Jay’s grandfather vehemently objected to the fact that a law had been passed that meant that contrary to what had been common practice beforehand, morphine and all its derivatives could now only be obtained by doctor’s prescription. As Jay knew, his grandfather wasn’t the only one to feel that the government’s Dangerous Drugs Act had interfered in something over which they had no right. For many of the Bright Young Things of the twenties, as the newspapers had labelled a certain fast set of rich young men and women, the law had come too late. They were already, like poor Elizabeth Ponsonby, the young socialite whose wild ways had been referred to in the gossip columns, addicted to both drink and drugs, and as with prohibition in America, all the law had done was drive the supply and purchase of intoxicants and narcotics underground.

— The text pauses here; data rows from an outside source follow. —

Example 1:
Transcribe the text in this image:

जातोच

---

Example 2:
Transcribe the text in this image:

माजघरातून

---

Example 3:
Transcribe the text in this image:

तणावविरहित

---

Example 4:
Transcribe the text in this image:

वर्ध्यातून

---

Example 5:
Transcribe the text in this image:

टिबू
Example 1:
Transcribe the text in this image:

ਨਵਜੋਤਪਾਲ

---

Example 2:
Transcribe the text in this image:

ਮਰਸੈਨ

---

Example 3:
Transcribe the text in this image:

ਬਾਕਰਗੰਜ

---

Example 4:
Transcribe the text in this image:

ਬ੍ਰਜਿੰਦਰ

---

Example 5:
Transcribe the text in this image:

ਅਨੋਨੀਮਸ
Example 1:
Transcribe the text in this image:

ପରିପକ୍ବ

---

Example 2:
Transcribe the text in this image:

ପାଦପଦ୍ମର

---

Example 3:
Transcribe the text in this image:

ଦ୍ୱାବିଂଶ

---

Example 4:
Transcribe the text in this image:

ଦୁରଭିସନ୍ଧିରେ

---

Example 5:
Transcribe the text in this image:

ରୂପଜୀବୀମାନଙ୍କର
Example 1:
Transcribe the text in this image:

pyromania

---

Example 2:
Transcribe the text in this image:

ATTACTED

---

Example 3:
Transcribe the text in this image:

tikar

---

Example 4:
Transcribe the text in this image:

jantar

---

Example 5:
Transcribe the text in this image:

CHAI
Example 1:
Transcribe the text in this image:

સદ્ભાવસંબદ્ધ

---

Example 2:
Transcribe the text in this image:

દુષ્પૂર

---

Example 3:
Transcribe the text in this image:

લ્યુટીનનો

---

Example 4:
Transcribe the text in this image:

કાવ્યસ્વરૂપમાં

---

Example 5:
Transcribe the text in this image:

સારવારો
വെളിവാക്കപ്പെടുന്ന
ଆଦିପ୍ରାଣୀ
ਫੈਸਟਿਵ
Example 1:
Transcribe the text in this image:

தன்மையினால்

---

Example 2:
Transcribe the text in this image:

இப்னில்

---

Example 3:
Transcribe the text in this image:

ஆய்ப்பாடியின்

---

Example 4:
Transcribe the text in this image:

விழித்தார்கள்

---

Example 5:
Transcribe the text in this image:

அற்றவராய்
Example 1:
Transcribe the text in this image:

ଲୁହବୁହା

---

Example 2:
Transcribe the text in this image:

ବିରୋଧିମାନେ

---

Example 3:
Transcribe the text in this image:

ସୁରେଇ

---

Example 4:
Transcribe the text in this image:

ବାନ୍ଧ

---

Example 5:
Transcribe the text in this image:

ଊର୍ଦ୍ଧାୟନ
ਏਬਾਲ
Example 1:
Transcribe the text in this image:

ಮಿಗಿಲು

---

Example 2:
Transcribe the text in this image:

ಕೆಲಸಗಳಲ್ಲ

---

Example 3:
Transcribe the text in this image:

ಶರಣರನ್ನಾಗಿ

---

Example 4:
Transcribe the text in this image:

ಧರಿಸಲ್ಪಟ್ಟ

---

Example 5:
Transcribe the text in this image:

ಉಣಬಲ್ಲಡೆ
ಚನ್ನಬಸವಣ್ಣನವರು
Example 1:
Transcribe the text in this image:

‘Your grandfather’s waiting for you in the library, Master Jay.’

Felton Priory’s library was a large rectangular room, which Jay’s grandfather had made his personal domain after his accident. A Chinese lacquered screen discreetly concealed the bed, which Jay had had brought downstairs so that his grandfather could ‘rest’ when he felt like doing so, instead of having to use the cumbersome dumb waiter to transport him and his wheelchair up to the second landing that gave access to his bedroom.

‘Ha, here at last, are you?’ Barrant greeted Jay. ‘I dare say that Blanche works you hard and wants her pound of flesh from you. Bates,’ he roared at the butler, ‘bring me a brandy – and make it a large one.’

Jay looked at his grandfather with concern. ‘I thought that Dr Brookes had forbidden you to drink brandy?’

Barrant gave his grandson a saturnine look. ‘No doctor tells me what to do. If I want a brandy I’ll damn well have one. Anyway, what does he know? Young fool. His father was bad enough. Thought he’d end up killing me before he retired, but the son’s even worse.’

The old man was obviously having a bad day.

His hair, once as thick and dark as Jay’s own, was white now. Pain had carved deep grooves in the flesh at either side of his mouth, and hollowed out the features beneath the high cheekbones. Fierce passions still glittered in the dark blue eyes, though driven, Jay suspected, by frustration and arrogance.

Barrant took the brandy Bates had brought him without any acknowledgement, waiting until the butler had left before saying sharply, ‘So the Pickford boy is putting himself up as a candidate to take over Barclay Whiston’s seat, is he? That will be Blanche’s idea, of course. He won’t get it. Too much of a lightweight, and no amount of money is going to alter that. He’s not the man his father was.’